Saved data entries

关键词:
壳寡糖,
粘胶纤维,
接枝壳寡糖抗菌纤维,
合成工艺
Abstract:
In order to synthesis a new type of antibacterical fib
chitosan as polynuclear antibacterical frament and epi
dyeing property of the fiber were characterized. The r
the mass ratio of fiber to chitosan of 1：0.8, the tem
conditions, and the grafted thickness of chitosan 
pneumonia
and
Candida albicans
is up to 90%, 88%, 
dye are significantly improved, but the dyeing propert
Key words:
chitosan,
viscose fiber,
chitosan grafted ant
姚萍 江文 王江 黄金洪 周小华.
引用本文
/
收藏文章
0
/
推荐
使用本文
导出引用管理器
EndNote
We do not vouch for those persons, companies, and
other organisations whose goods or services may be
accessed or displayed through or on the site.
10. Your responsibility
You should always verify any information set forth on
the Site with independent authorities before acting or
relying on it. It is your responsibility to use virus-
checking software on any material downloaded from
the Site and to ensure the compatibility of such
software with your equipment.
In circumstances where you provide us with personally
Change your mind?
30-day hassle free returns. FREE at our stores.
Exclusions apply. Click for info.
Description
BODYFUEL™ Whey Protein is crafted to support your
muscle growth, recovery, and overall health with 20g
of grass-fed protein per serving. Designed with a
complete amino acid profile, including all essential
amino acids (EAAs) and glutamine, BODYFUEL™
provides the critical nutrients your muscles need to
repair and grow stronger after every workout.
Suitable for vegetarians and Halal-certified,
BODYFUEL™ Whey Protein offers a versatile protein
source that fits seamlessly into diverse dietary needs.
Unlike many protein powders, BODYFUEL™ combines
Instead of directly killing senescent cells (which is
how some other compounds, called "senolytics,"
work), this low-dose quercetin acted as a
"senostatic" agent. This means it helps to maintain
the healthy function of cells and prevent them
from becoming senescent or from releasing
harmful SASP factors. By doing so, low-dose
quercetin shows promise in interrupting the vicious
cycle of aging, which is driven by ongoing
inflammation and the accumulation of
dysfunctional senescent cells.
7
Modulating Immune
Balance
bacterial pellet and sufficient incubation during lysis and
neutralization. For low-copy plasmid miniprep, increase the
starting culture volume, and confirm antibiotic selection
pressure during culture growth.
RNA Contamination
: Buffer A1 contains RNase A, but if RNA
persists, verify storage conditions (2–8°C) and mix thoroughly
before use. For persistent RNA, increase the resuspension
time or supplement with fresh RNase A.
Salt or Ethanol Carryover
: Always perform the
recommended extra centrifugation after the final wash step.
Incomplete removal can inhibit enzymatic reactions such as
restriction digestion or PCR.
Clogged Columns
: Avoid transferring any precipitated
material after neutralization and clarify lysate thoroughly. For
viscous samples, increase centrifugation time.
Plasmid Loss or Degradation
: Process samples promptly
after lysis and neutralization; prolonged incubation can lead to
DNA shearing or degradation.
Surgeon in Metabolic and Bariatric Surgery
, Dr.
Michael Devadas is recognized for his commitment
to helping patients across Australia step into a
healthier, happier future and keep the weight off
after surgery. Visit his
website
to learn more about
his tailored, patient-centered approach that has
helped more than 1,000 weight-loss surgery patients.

**Task statement:**
What you return must match the records above exactly, line for line.

**Exercise answer:**
关键词:
壳寡糖,
粘胶纤维,
接枝壳寡糖抗菌纤维,
合成工艺
Abstract:
In order to synthesis a new type of antibacterical fib
chitosan as polynuclear antibacterical frament and epi
dyeing property of the fiber were characterized. The r
the mass ratio of fiber to chitosan of 1：0.8, the tem
conditions, and the grafted thickness of chitosan 
pneumonia
and
Candida albicans
is up to 90%, 88%, 
dye are significantly improved, but the dyeing propert
Key words:
chitosan,
viscose fiber,
chitosan grafted ant
姚萍 江文 王江 黄金洪 周小华.
引用本文
/
收藏文章
0
/
推荐
使用本文
导出引用管理器
EndNote
We do not vouch for those persons, companies, and
other organisations whose goods or services may be
accessed or displayed through or on the site.
10. Your responsibility
You should always verify any information set forth on
the Site with independent authorities before acting or
relying on it. It is your responsibility to use virus-
checking software on any material downloaded from
the Site and to ensure the compatibility of such
software with your equipment.
In circumstances where you provide us with personally
Change your mind?
30-day hassle free returns. FREE at our stores.
Exclusions apply. Click for info.
Description
BODYFUEL™ Whey Protein is crafted to support your
muscle growth, recovery, and overall health with 20g
of grass-fed protein per serving. Designed with a
complete amino acid profile, including all essential
amino acids (EAAs) and glutamine, BODYFUEL™
provides the critical nutrients your muscles need to
repair and grow stronger after every workout.
Suitable for vegetarians and Halal-certified,
BODYFUEL™ Whey Protein offers a versatile protein
source that fits seamlessly into diverse dietary needs.
Unlike many protein powders, BODYFUEL™ combines
Instead of directly killing senescent cells (which is
how some other compounds, called "senolytics,"
work), this low-dose quercetin acted as a
"senostatic" agent. This means it helps to maintain
the healthy function of cells and prevent them
from becoming senescent or from releasing
harmful SASP factors. By doing so, low-dose
quercetin shows promise in interrupting the vicious
cycle of aging, which is driven by ongoing
inflammation and the accumulation of
dysfunctional senescent cells.
7
Modulating Immune
Balance
bacterial pellet and sufficient incubation during lysis and
neutralization. For low-copy plasmid miniprep, increase the
starting culture volume, and confirm antibiotic selection
pressure during culture growth.
RNA Contamination
: Buffer A1 contains RNase A, but if RNA
persists, verify storage conditions (2–8°C) and mix thoroughly
before use. For persistent RNA, increase the resuspension
time or supplement with fresh RNase A.
Salt or Ethanol Carryover
: Always perform the
recommended extra centrifugation after the final wash step.
Incomplete removal can inhibit enzymatic reactions such as
restriction digestion or PCR.
Clogged Columns
: Avoid transferring any precipitated
material after neutralization and clarify lysate thoroughly. For
viscous samples, increase centrifugation time.
Plasmid Loss or Degradation
: Process samples promptly
after lysis and neutralization; prolonged incubation can lead to
DNA shearing or degradation.
Surgeon in Metabolic and Bariatric Surgery
, Dr.
Michael Devadas is recognized for his commitment
to helping patients across Australia step into a
healthier, happier future and keep the weight off
after surgery. Visit his
website
to learn more about
his tailored, patient-centered approach that has
helped more than 1,000 weight-loss surgery patients.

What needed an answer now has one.